DATA SUPPLIED:
-----
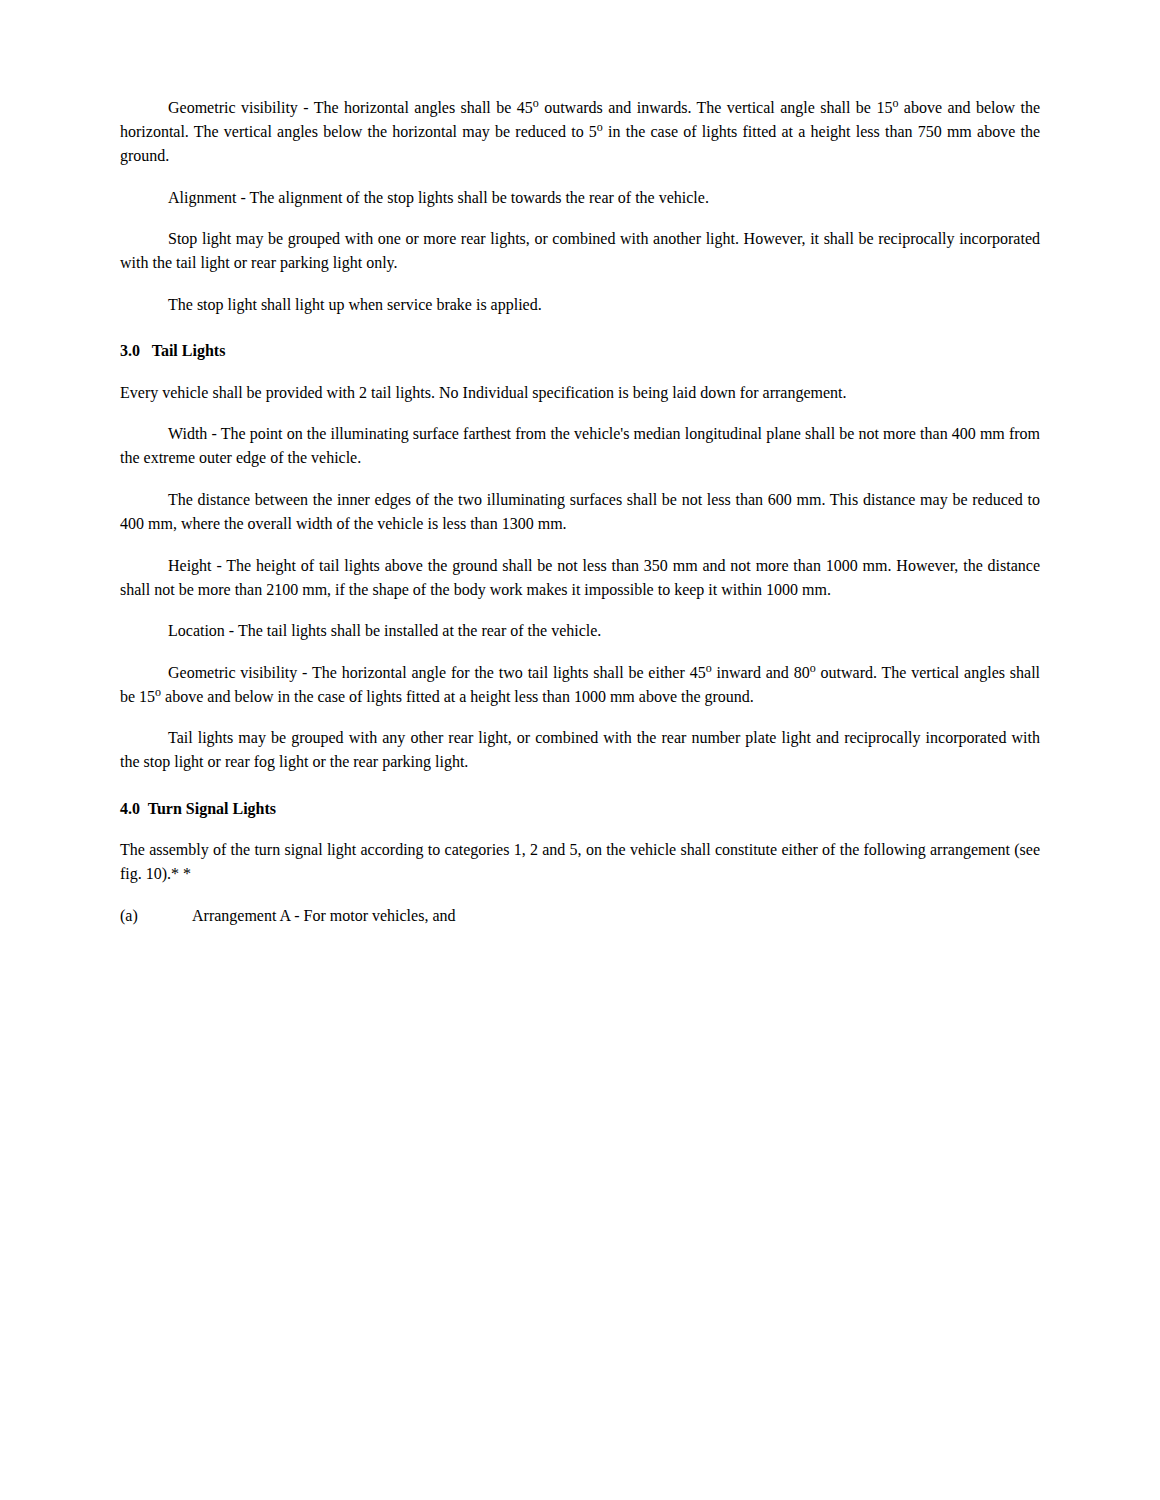Geometric visibility - The horizontal angles shall be 45o outwards and inwards. The vertical angle shall be 15o above and below the horizontal. The vertical angles below the horizontal may be reduced to 5o in the case of lights fitted at a height less than 750 mm above the ground.
Alignment - The alignment of the stop lights shall be towards the rear of the vehicle.
Stop light may be grouped with one or more rear lights, or combined with another light. However, it shall be reciprocally incorporated with the tail light or rear parking light only.
The stop light shall light up when service brake is applied.
3.0 Tail Lights
Every vehicle shall be provided with 2 tail lights. No Individual specification is being laid down for arrangement.
Width - The point on the illuminating surface farthest from the vehicle's median longitudinal plane shall be not more than 400 mm from the extreme outer edge of the vehicle.
The distance between the inner edges of the two illuminating surfaces shall be not less than 600 mm. This distance may be reduced to 400 mm, where the overall width of the vehicle is less than 1300 mm.
Height - The height of tail lights above the ground shall be not less than 350 mm and not more than 1000 mm. However, the distance shall not be more than 2100 mm, if the shape of the body work makes it impossible to keep it within 1000 mm.
Location - The tail lights shall be installed at the rear of the vehicle.
Geometric visibility - The horizontal angle for the two tail lights shall be either 45o inward and 80o outward. The vertical angles shall be 15o above and below in the case of lights fitted at a height less than 1000 mm above the ground.
Tail lights may be grouped with any other rear light, or combined with the rear number plate light and reciprocally incorporated with the stop light or rear fog light or the rear parking light.
4.0 Turn Signal Lights
The assembly of the turn signal light according to categories 1, 2 and 5, on the vehicle shall constitute either of the following arrangement (see fig. 10).* *
(a)
Arrangement A - For motor vehicles, and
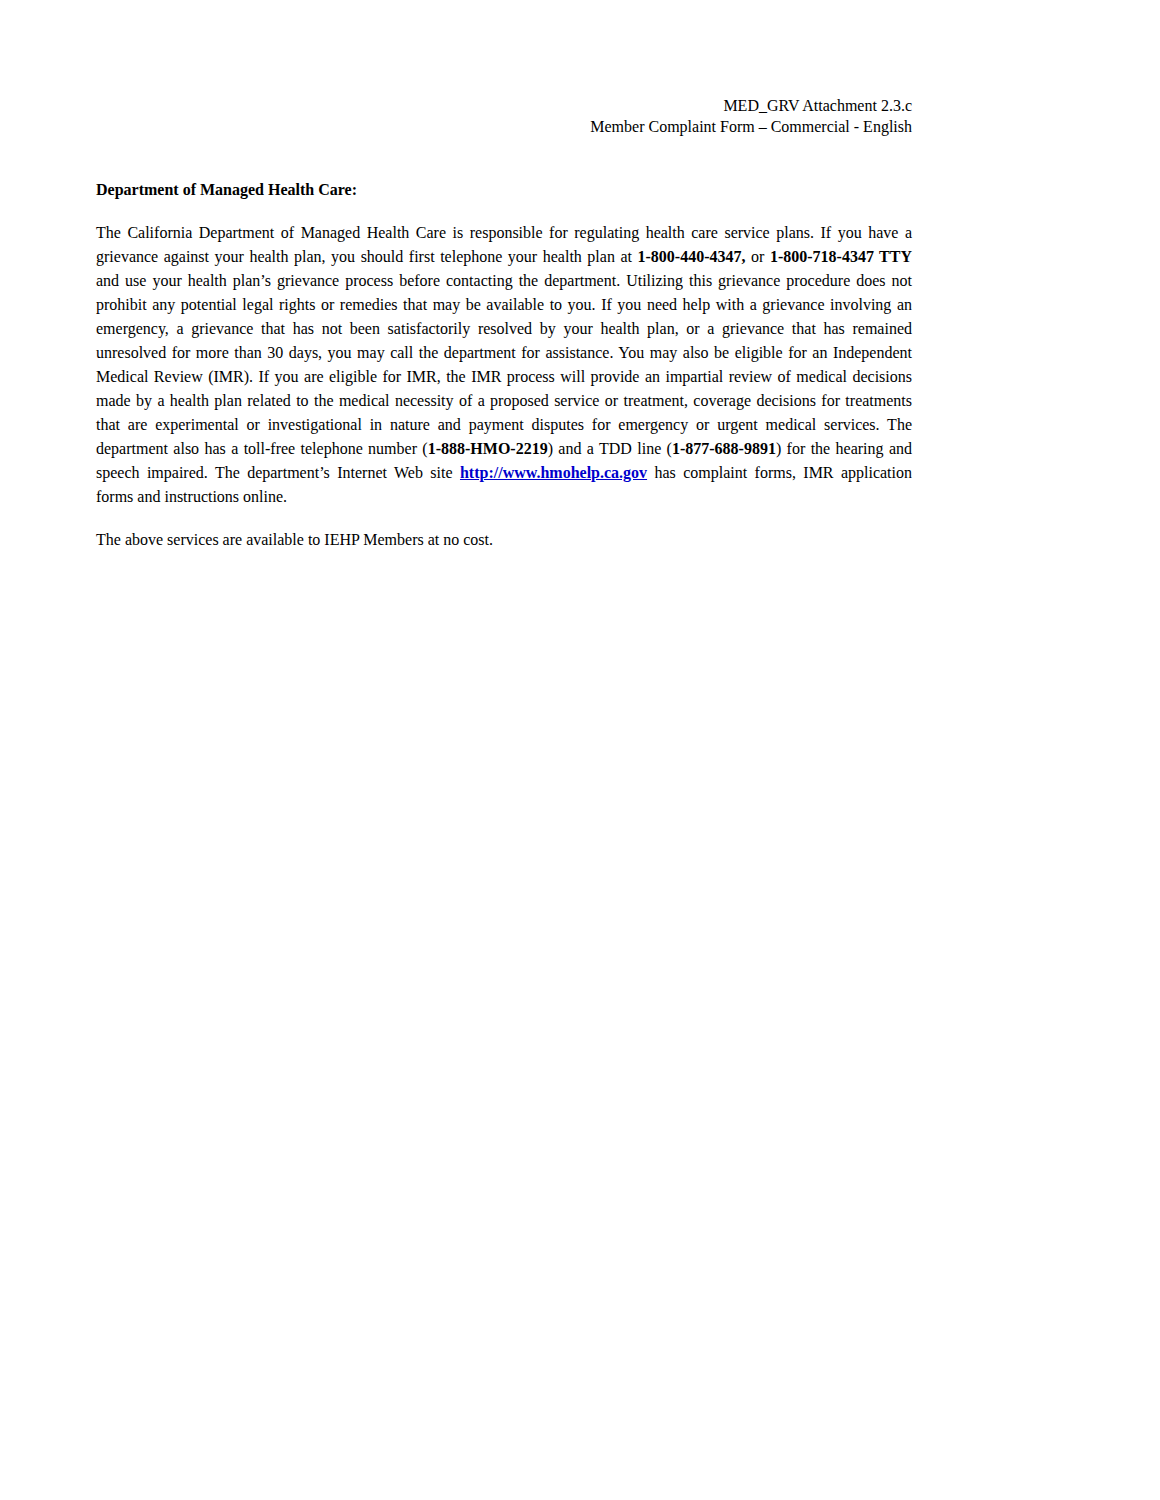MED_GRV Attachment 2.3.c
Member Complaint Form – Commercial - English
Department of Managed Health Care:
The California Department of Managed Health Care is responsible for regulating health care service plans. If you have a grievance against your health plan, you should first telephone your health plan at 1-800-440-4347, or 1-800-718-4347 TTY and use your health plan’s grievance process before contacting the department. Utilizing this grievance procedure does not prohibit any potential legal rights or remedies that may be available to you. If you need help with a grievance involving an emergency, a grievance that has not been satisfactorily resolved by your health plan, or a grievance that has remained unresolved for more than 30 days, you may call the department for assistance. You may also be eligible for an Independent Medical Review (IMR). If you are eligible for IMR, the IMR process will provide an impartial review of medical decisions made by a health plan related to the medical necessity of a proposed service or treatment, coverage decisions for treatments that are experimental or investigational in nature and payment disputes for emergency or urgent medical services. The department also has a toll-free telephone number (1-888-HMO-2219) and a TDD line (1-877-688-9891) for the hearing and speech impaired. The department’s Internet Web site http://www.hmohelp.ca.gov has complaint forms, IMR application forms and instructions online.
The above services are available to IEHP Members at no cost.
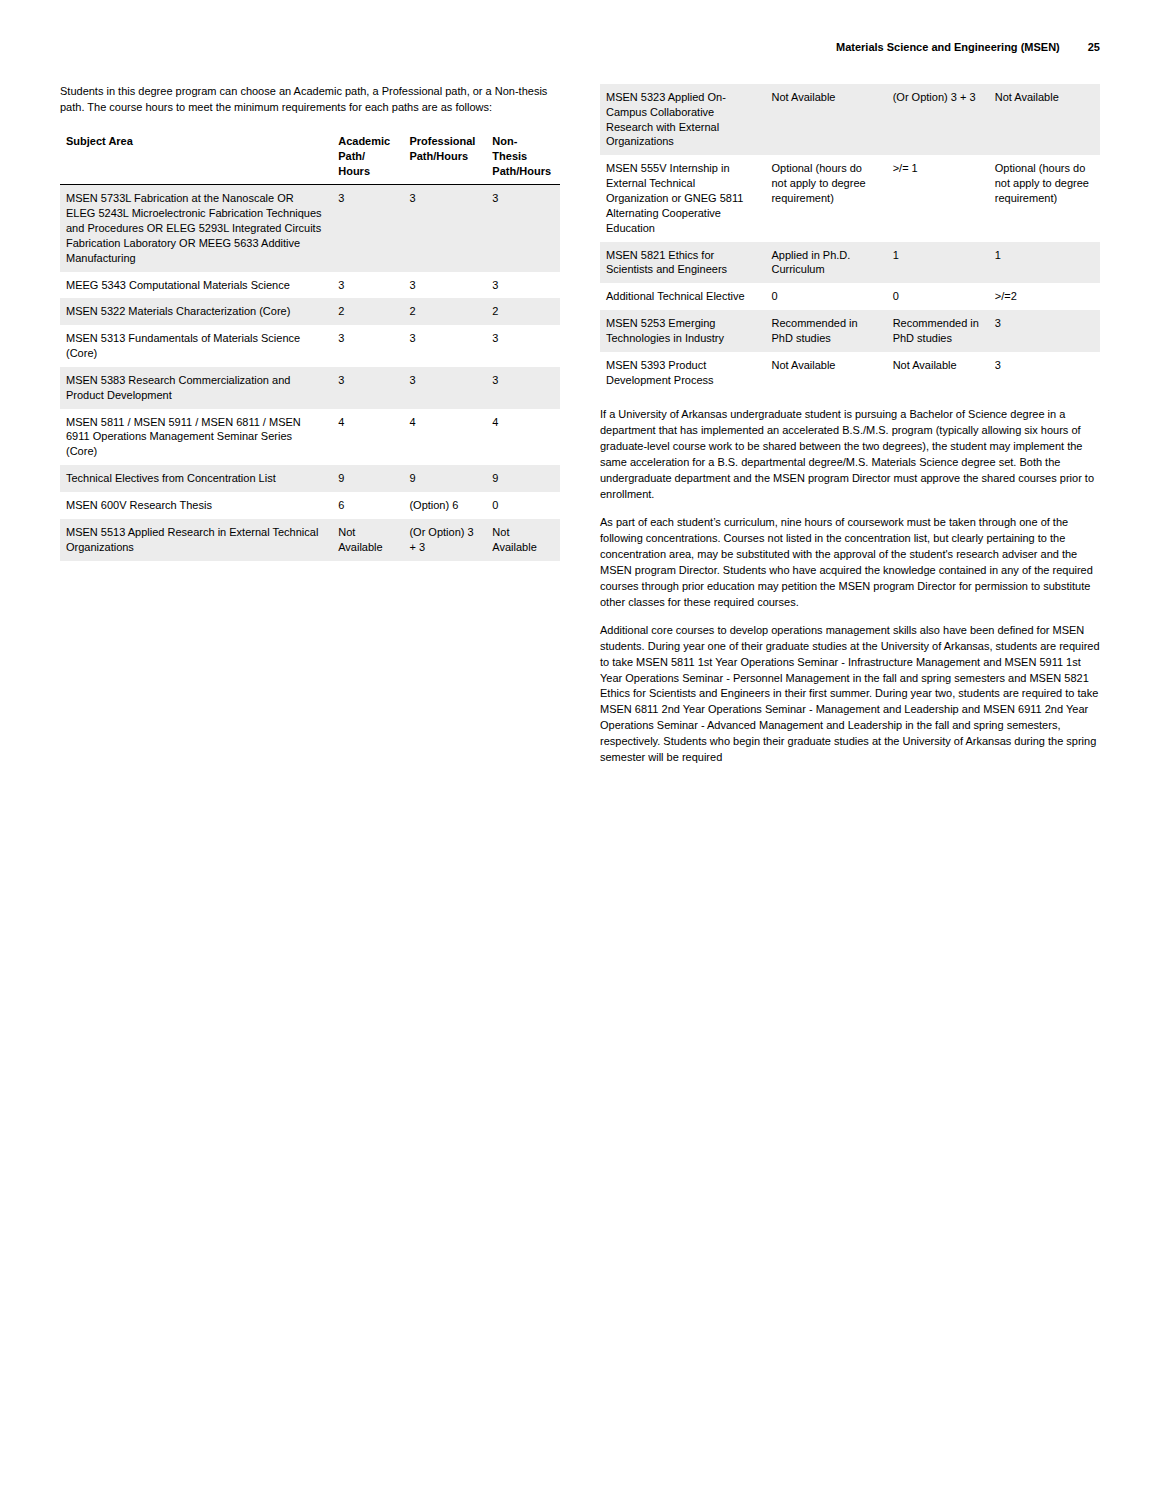Materials Science and Engineering (MSEN)25
Students in this degree program can choose an Academic path, a Professional path, or a Non-thesis path. The course hours to meet the minimum requirements for each paths are as follows:
| Subject Area | Academic Path/ Hours | Professional Path/Hours | Non-Thesis Path/Hours |
| --- | --- | --- | --- |
| MSEN 5733L Fabrication at the Nanoscale OR ELEG 5243L Microelectronic Fabrication Techniques and Procedures OR ELEG 5293L Integrated Circuits Fabrication Laboratory OR MEEG 5633 Additive Manufacturing | 3 | 3 | 3 |
| MEEG 5343 Computational Materials Science | 3 | 3 | 3 |
| MSEN 5322 Materials Characterization (Core) | 2 | 2 | 2 |
| MSEN 5313 Fundamentals of Materials Science (Core) | 3 | 3 | 3 |
| MSEN 5383 Research Commercialization and Product Development | 3 | 3 | 3 |
| MSEN 5811 / MSEN 5911 / MSEN 6811 / MSEN 6911 Operations Management Seminar Series (Core) | 4 | 4 | 4 |
| Technical Electives from Concentration List | 9 | 9 | 9 |
| MSEN 600V Research Thesis | 6 | (Option) 6 | 0 |
| MSEN 5513 Applied Research in External Technical Organizations | Not Available | (Or Option) 3 + 3 | Not Available |
| MSEN 5323 Applied On-Campus Collaborative Research with External Organizations | Not Available | (Or Option) 3 + 3 | Not Available |
| MSEN 555V Internship in External Technical Organization or GNEG 5811 Alternating Cooperative Education | Optional (hours do not apply to degree requirement) | >/= 1 | Optional (hours do not apply to degree requirement) |
| MSEN 5821 Ethics for Scientists and Engineers | Applied in Ph.D. Curriculum | 1 | 1 |
| Additional Technical Elective | 0 | 0 | >/=2 |
| MSEN 5253 Emerging Technologies in Industry | Recommended in PhD studies | Recommended in PhD studies | 3 |
| MSEN 5393 Product Development Process | Not Available | Not Available | 3 |
If a University of Arkansas undergraduate student is pursuing a Bachelor of Science degree in a department that has implemented an accelerated B.S./M.S. program (typically allowing six hours of graduate-level course work to be shared between the two degrees), the student may implement the same acceleration for a B.S. departmental degree/M.S. Materials Science degree set. Both the undergraduate department and the MSEN program Director must approve the shared courses prior to enrollment.
As part of each student’s curriculum, nine hours of coursework must be taken through one of the following concentrations. Courses not listed in the concentration list, but clearly pertaining to the concentration area, may be substituted with the approval of the student's research adviser and the MSEN program Director. Students who have acquired the knowledge contained in any of the required courses through prior education may petition the MSEN program Director for permission to substitute other classes for these required courses.
Additional core courses to develop operations management skills also have been defined for MSEN students. During year one of their graduate studies at the University of Arkansas, students are required to take MSEN 5811 1st Year Operations Seminar - Infrastructure Management and MSEN 5911 1st Year Operations Seminar - Personnel Management in the fall and spring semesters and MSEN 5821 Ethics for Scientists and Engineers in their first summer. During year two, students are required to take MSEN 6811 2nd Year Operations Seminar - Management and Leadership and MSEN 6911 2nd Year Operations Seminar - Advanced Management and Leadership in the fall and spring semesters, respectively. Students who begin their graduate studies at the University of Arkansas during the spring semester will be required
-----
EXERCISE GOAL:
In the answer, include exactly the lines from the top of the entries through the line containing "Every vehicle shall", and nothing else, not even the pictures.

ANSWER FOR THE TASK:
Geometric visibility - The horizontal angles shall be 45o outwards and inwards. The vertical angle shall be 15o above and below the horizontal. The vertical angles below the horizontal may be reduced to 5o in the case of lights fitted at a height less than 750 mm above the ground.
Alignment - The alignment of the stop lights shall be towards the rear of the vehicle.
Stop light may be grouped with one or more rear lights, or combined with another light. However, it shall be reciprocally incorporated with the tail light or rear parking light only.
The stop light shall light up when service brake is applied.
3.0 Tail Lights
Every vehicle shall be provided with 2 tail lights. No Individual specification is being laid down for arrangement.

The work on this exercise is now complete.